Hızlı göz hareketlerinin (nistagmus) varlığı durumunda bu nistagmusun özellikleri (yönü, şiddeti, yorulma olup olmadığı gibi) vertigonun beyne veya kulağa ait sebepler açısından ayırt edilmesine katkı sağlar.
Vertigo (Baş Dönmesi) tedavisi nasıl yapılmalıdır?
Vertigo tedavisi öncelikle sebebi biliniyorsa, sebebe yönelik olmalıdır. Ancak sıklıkla belirgin bir sebep bulunamadığı için tedavi belirli bir hastalığa özel olmadan da yapılabilir. Bu tedavi önlemleri;
- Tetikleyici faktörlerin ortadan kaldırılması
- Hastada mevcut stresin önlenmesi
- Alkol ve sigara içiminin yasaklanması
- Kafein ve tuz kısıtlaması
- Vertigoyu ortaya çıkaran pozisyon veya diğer faktörler belirlenmişse bunlardan kaçınılması
- İlaç tedavisi:
- Denge sistemini düzenlemeye ve/veya sedasyon yapmaya dönük ilaçlar (dimenhidrinate, diazepam, betahistine gibi)

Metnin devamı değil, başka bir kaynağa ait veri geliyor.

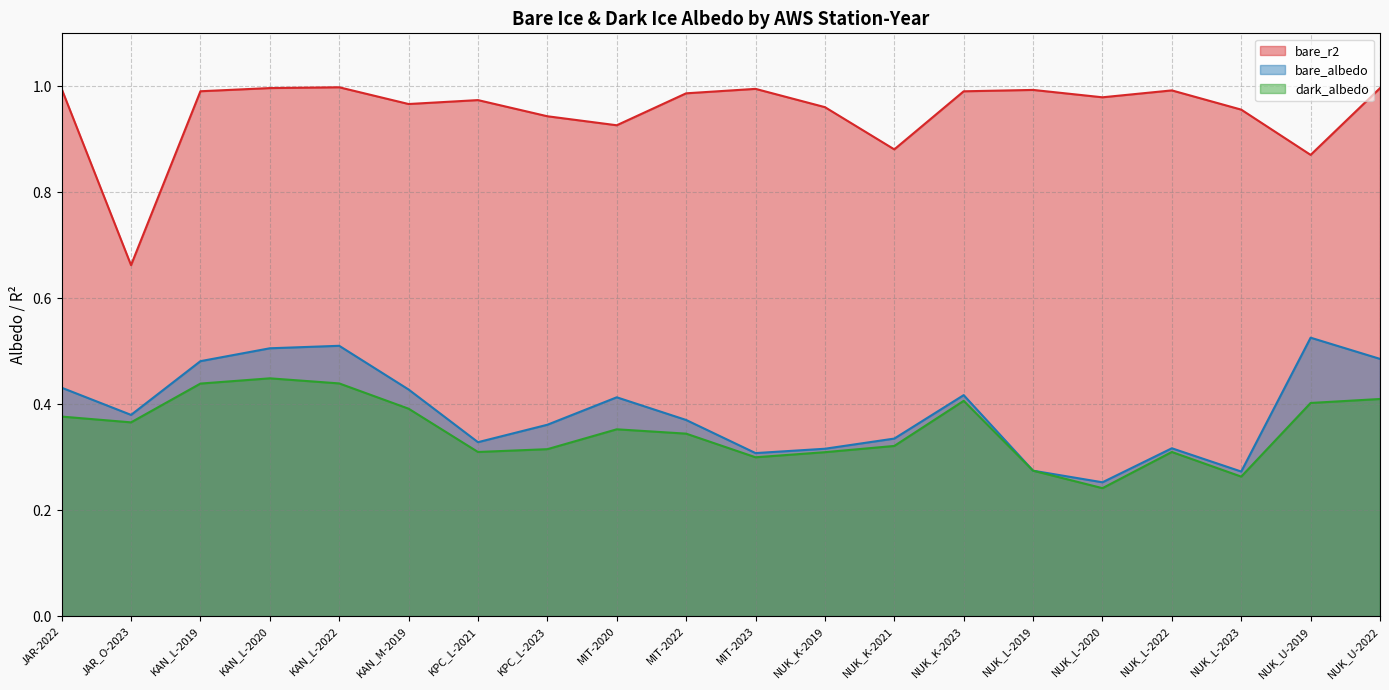

What are all the series names shown in the legend?

bare_r2, bare_albedo, dark_albedo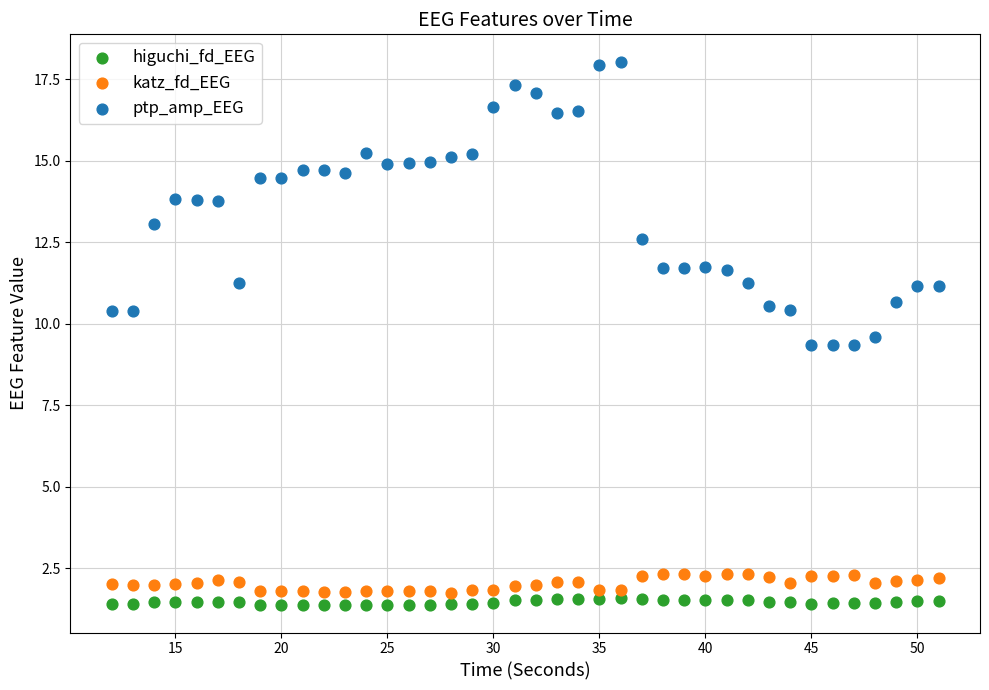

Which series reaches the maximum Y coordinate?

ptp_amp_EEG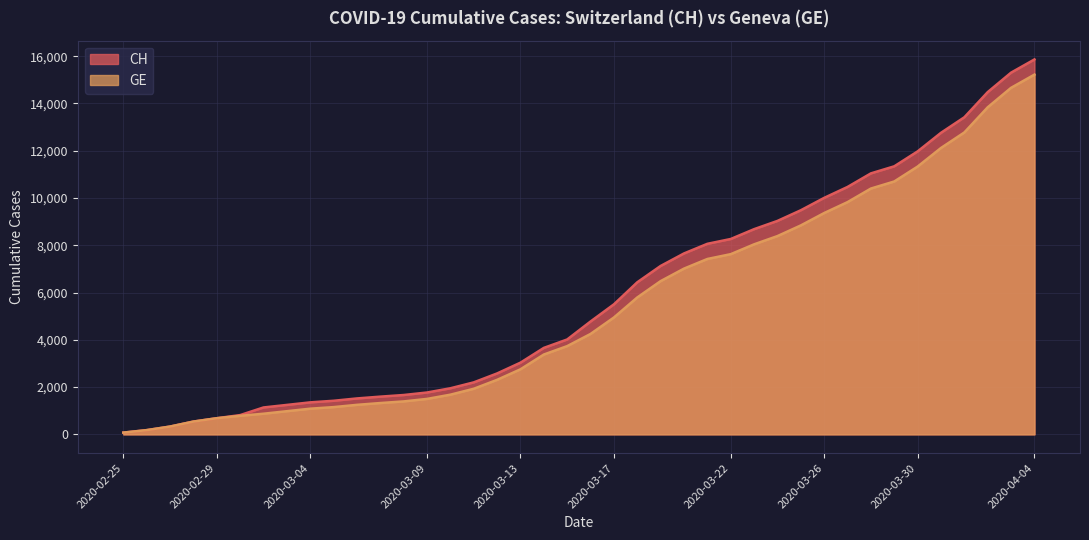

How many series are shown in this chart?

2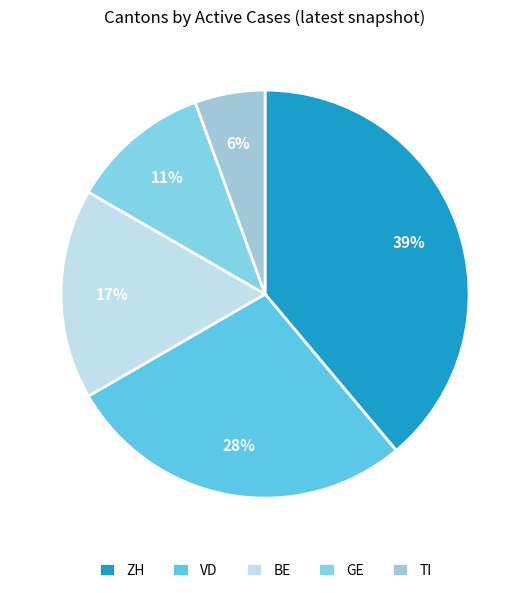

True or false: GE accounts for 1% of the total.

False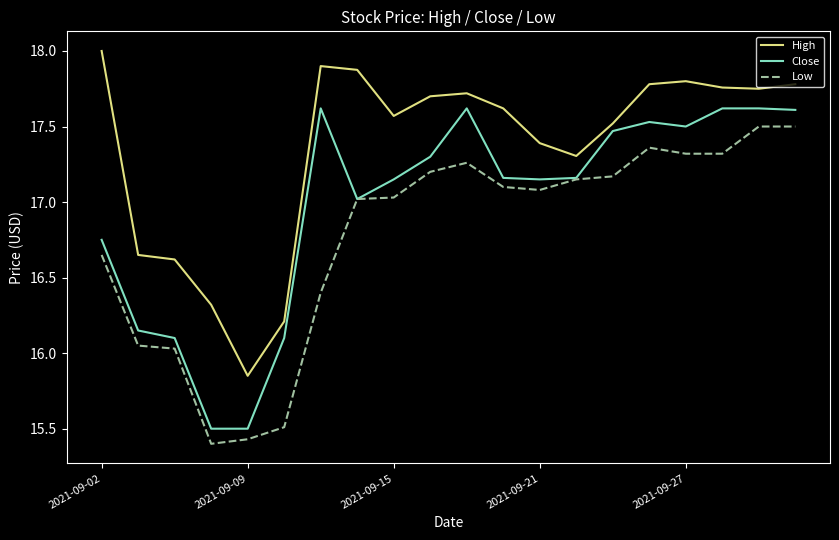

List the series in order of their peak value, highest first.

High, Close, Low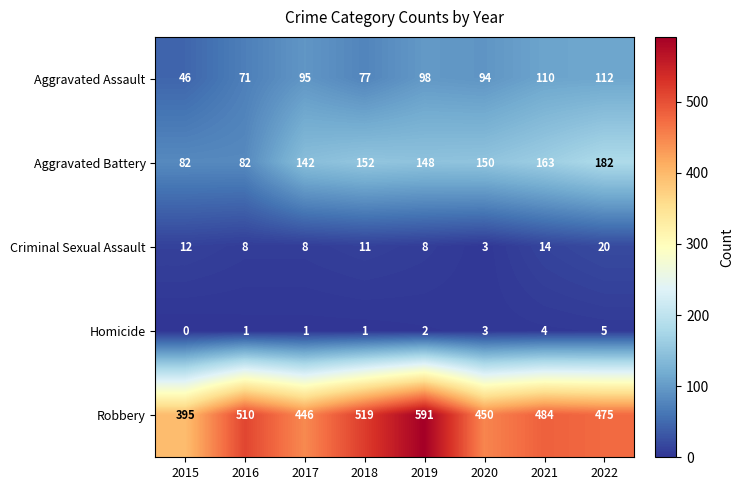

Which series has the widest spread of values?

Robbery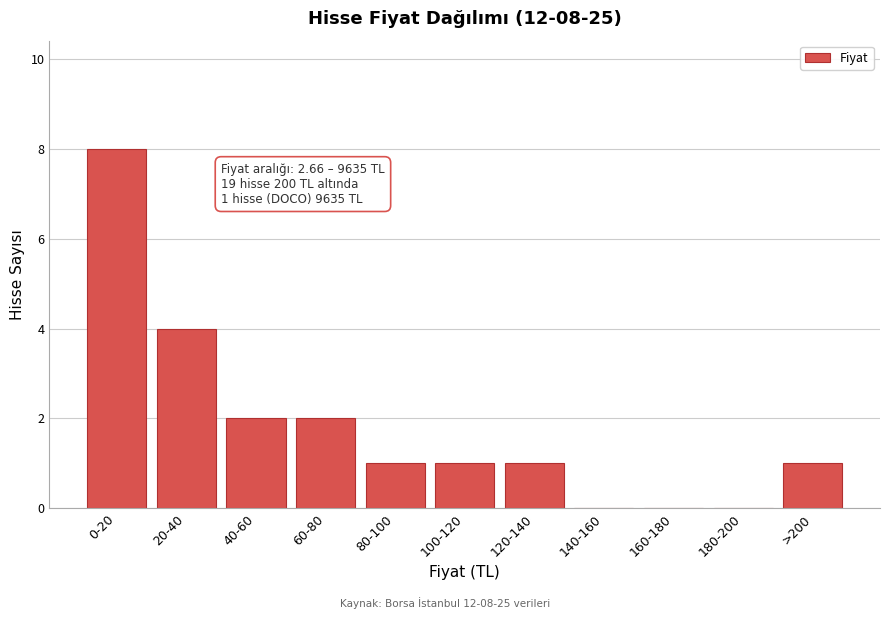

Reading left to right, list all the values displayed in this chart.

0-20=8	20-40=4	40-60=2	60-80=2	80-100=1	100-120=1	120-140=1	140-160=0	160-180=0	180-200=0	>200=1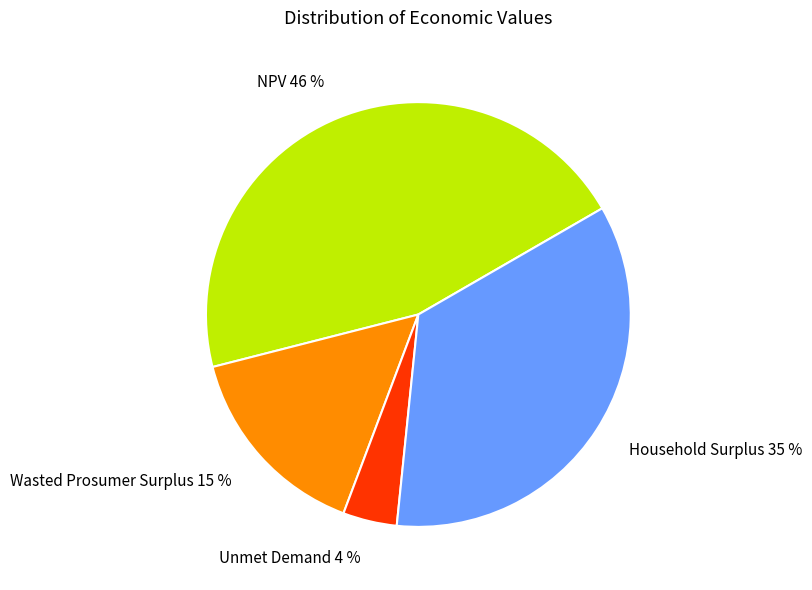

Is it true that Household Surplus is 46% of the pie?

False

- İşitme kaybı ile birlikte olan vertigolarda streptomisin veya gentamisin gibi kulağa toksik etkisi olan ilaçlar
- Cerrahi Tedavi: Uzun süreli ilaç tedavilerine cevap vermeyen durumlarda kullanılır. Bunlar da kendi içlerinde” destrüktif (mevcut işitmenin feda edildiği) vertigo ameliyatı ve “konservatif (işitmenin korunduğu) ameliyatlar olmak üzere ikiye ayrılır. Destrüktif ameliyatlara örnek iç kulağın ortadan kaldırıldığı “labirentektomi” ameliyatları konservatif ameliyatlara örnek ise “endolenfatik kese cerrahisi” ve “denge sinirinin kesilmesi” gibi ameliyatlardır.